- Vivoratá Location within Buenos Aires Province
- Coordinates: 37°40′S 57°38′W﻿ / ﻿37.667°S 57.633°W
- Country: Argentina
- Province: Buenos Aires
- Partidos: Mar Chiquita
- Established: September 12, 1886
- Elevation: 17 m (56 ft)

Population (2001 Census)
- • Total: 792
- Time zone: UTC−3 (ART)
- CPA Base: B 7612
- Climate: Dfc

= Vivoratá =

Vivoratá is a town located in the Mar Chiquita Partido in the province of Buenos Aires, Argentina.

==Geography==
Vivoratá is located 378 km from the city of Buenos Aires.

==History==
Vivoratá was founded on September 12, 1886, upon the arrival of rail service on the General Roca Railway. A church was constructed in the town in 1911. It notably was not dedicated to a saint or virgin of any form. Rather, it was built in honor of the husband of the widow who oversaw the church's construction.

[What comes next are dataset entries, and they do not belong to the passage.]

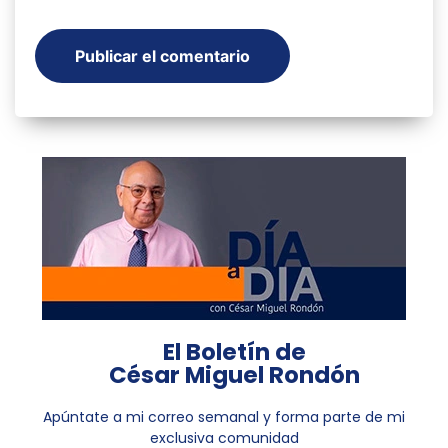
El Boletín de
César Miguel Rondón
Apúntate a mi correo semanal y forma parte de mi
exclusiva comunidad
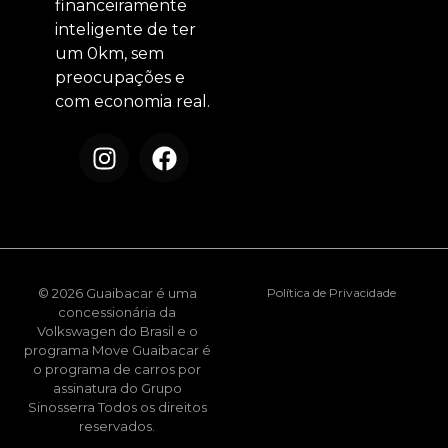
financeiramente
inteligente de ter
um 0km, sem
preocupações e
com economia real.
© 2026 Guaibacar é uma
Política de Privacidade
concessionária da
Volkswagen do Brasil e o
programa Move Guaibacar é
o programa de carros por
assinatura do Grupo
Sinosserra Todos os direitos
reservados.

The town suffered a major flood in 1960, in which the church sustained considerable damage. It closed in 1962. Since then, the now-abandoned church has been a site of alleged ghost encounters.

==Population==
According to INDEC, which collects population data for the country, the town had a population of 792 people as of the 2001 census.

==Energy==
Vivoratá will be the location of a large renewable power plant. Dubbed the Vivoratá Transformer Station, work began in 2014 and the project is expected to provide power to over a million Argentines. The power project will consist of 444 km of power lines connecting Vivoratá with the city of Bahía Blanca.

In 2023, a wind farm project consisting of 11 turbines was completed.